(Stored dataset items)
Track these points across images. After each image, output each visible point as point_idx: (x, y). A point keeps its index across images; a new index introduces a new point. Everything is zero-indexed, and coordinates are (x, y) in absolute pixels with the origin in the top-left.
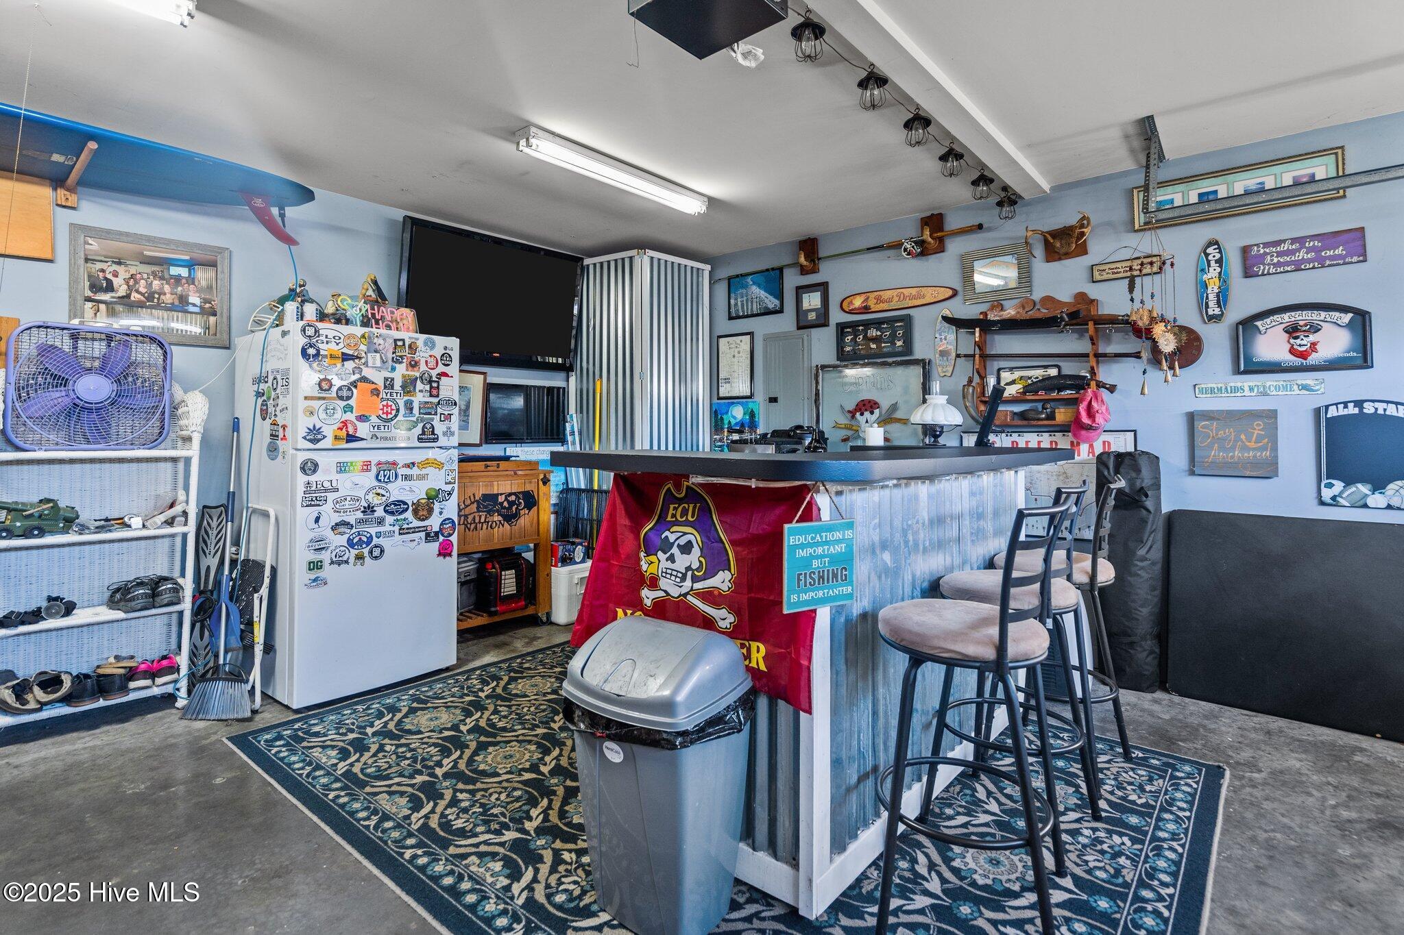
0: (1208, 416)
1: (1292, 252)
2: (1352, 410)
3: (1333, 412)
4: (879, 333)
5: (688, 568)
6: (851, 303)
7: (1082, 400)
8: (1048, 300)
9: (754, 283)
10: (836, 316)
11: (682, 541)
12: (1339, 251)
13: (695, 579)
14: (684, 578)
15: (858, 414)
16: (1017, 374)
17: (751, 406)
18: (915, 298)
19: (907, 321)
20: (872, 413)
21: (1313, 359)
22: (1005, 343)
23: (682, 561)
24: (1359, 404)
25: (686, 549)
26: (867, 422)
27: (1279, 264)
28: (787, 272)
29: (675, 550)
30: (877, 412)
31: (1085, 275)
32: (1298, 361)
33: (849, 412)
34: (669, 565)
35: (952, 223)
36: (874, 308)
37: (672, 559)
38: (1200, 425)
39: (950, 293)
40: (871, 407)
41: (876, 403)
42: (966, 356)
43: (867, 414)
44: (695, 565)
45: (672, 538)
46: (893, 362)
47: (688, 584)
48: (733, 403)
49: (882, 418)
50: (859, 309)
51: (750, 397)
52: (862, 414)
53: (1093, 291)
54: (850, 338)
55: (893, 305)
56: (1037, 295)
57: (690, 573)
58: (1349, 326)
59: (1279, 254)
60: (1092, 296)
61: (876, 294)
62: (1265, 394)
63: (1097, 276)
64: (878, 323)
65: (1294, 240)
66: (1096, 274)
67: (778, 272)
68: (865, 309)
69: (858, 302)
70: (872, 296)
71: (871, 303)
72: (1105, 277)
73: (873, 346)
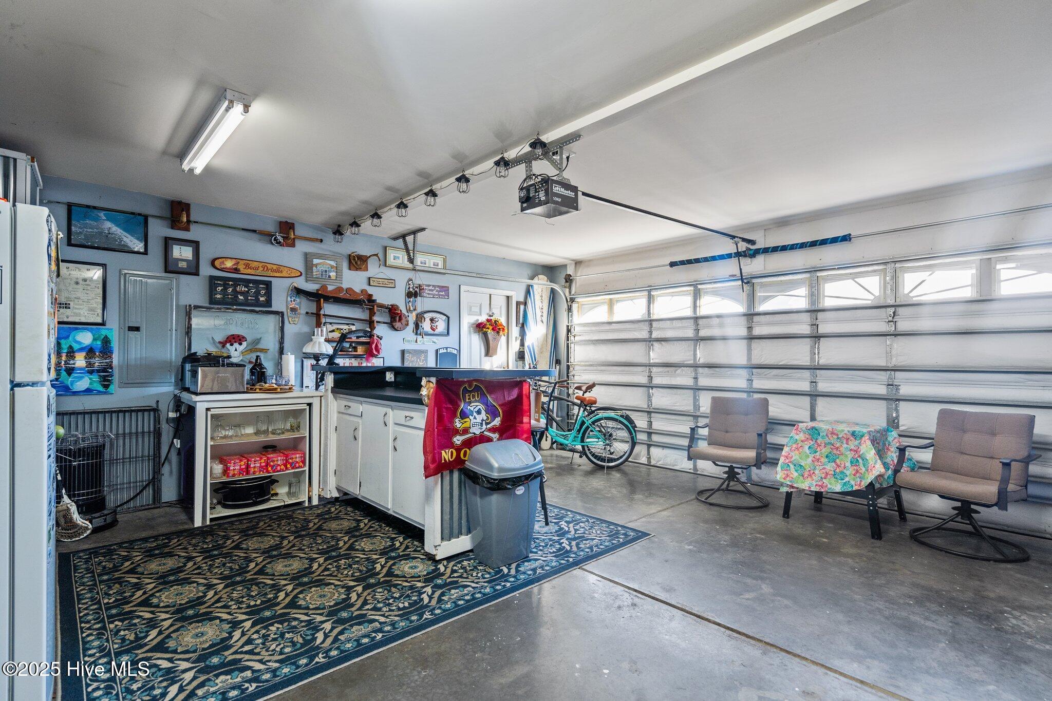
0: (409, 352)
1: (432, 290)
2: (445, 351)
3: (441, 351)
4: (247, 289)
5: (483, 420)
6: (223, 263)
7: (373, 343)
8: (349, 290)
9: (108, 220)
10: (206, 270)
11: (476, 409)
12: (443, 293)
13: (487, 424)
14: (482, 424)
15: (228, 345)
16: (335, 327)
17: (104, 332)
18: (275, 271)
19: (268, 285)
20: (240, 344)
21: (437, 332)
22: (329, 309)
23: (479, 418)
24: (447, 348)
25: (479, 412)
26: (236, 350)
27: (429, 294)
28: (150, 220)
29: (475, 414)
30: (244, 344)
31: (366, 281)
32: (432, 332)
33: (220, 342)
34: (475, 421)
35: (299, 231)
36: (242, 271)
37: (475, 418)
38: (406, 355)
39: (299, 274)
40: (240, 340)
41: (244, 337)
42: (312, 313)
43: (236, 345)
44: (485, 418)
45: (472, 409)
46: (260, 311)
47: (484, 427)
48: (77, 329)
49: (249, 348)
50: (230, 269)
51: (103, 324)
52: (232, 345)
53: (371, 290)
54: (220, 288)
55: (258, 272)
56: (345, 286)
57: (484, 422)
58: (444, 321)
59: (430, 290)
60: (370, 292)
61: (247, 261)
62: (424, 344)
63: (372, 283)
64: (246, 282)
65: (433, 286)
66: (371, 282)
67: (142, 219)
68: (236, 271)
69: (229, 264)
70: (242, 262)
71: (241, 267)
72: (375, 284)
73: (241, 297)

* Work item: Transcribe exactly the lines from the one with "20: (872, 413)" to the last line of the records, both included, so that no picture appears in the copy.

* Completed task:
20: (872, 413)
21: (1313, 359)
22: (1005, 343)
23: (682, 561)
24: (1359, 404)
25: (686, 549)
26: (867, 422)
27: (1279, 264)
28: (787, 272)
29: (675, 550)
30: (877, 412)
31: (1085, 275)
32: (1298, 361)
33: (849, 412)
34: (669, 565)
35: (952, 223)
36: (874, 308)
37: (672, 559)
38: (1200, 425)
39: (950, 293)
40: (871, 407)
41: (876, 403)
42: (966, 356)
43: (867, 414)
44: (695, 565)
45: (672, 538)
46: (893, 362)
47: (688, 584)
48: (733, 403)
49: (882, 418)
50: (859, 309)
51: (750, 397)
52: (862, 414)
53: (1093, 291)
54: (850, 338)
55: (893, 305)
56: (1037, 295)
57: (690, 573)
58: (1349, 326)
59: (1279, 254)
60: (1092, 296)
61: (876, 294)
62: (1265, 394)
63: (1097, 276)
64: (878, 323)
65: (1294, 240)
66: (1096, 274)
67: (778, 272)
68: (865, 309)
69: (858, 302)
70: (872, 296)
71: (871, 303)
72: (1105, 277)
73: (873, 346)
0: (409, 352)
1: (432, 290)
2: (445, 351)
3: (441, 351)
4: (247, 289)
5: (483, 420)
6: (223, 263)
7: (373, 343)
8: (349, 290)
9: (108, 220)
10: (206, 270)
11: (476, 409)
12: (443, 293)
13: (487, 424)
14: (482, 424)
15: (228, 345)
16: (335, 327)
17: (104, 332)
18: (275, 271)
19: (268, 285)
20: (240, 344)
21: (437, 332)
22: (329, 309)
23: (479, 418)
24: (447, 348)
25: (479, 412)
26: (236, 350)
27: (429, 294)
28: (150, 220)
29: (475, 414)
30: (244, 344)
31: (366, 281)
32: (432, 332)
33: (220, 342)
34: (475, 421)
35: (299, 231)
36: (242, 271)
37: (475, 418)
38: (406, 355)
39: (299, 274)
40: (240, 340)
41: (244, 337)
42: (312, 313)
43: (236, 345)
44: (485, 418)
45: (472, 409)
46: (260, 311)
47: (484, 427)
48: (77, 329)
49: (249, 348)
50: (230, 269)
51: (103, 324)
52: (232, 345)
53: (371, 290)
54: (220, 288)
55: (258, 272)
56: (345, 286)
57: (484, 422)
58: (444, 321)
59: (430, 290)
60: (370, 292)
61: (247, 261)
62: (424, 344)
63: (372, 283)
64: (246, 282)
65: (433, 286)
66: (371, 282)
67: (142, 219)
68: (236, 271)
69: (229, 264)
70: (242, 262)
71: (241, 267)
72: (375, 284)
73: (241, 297)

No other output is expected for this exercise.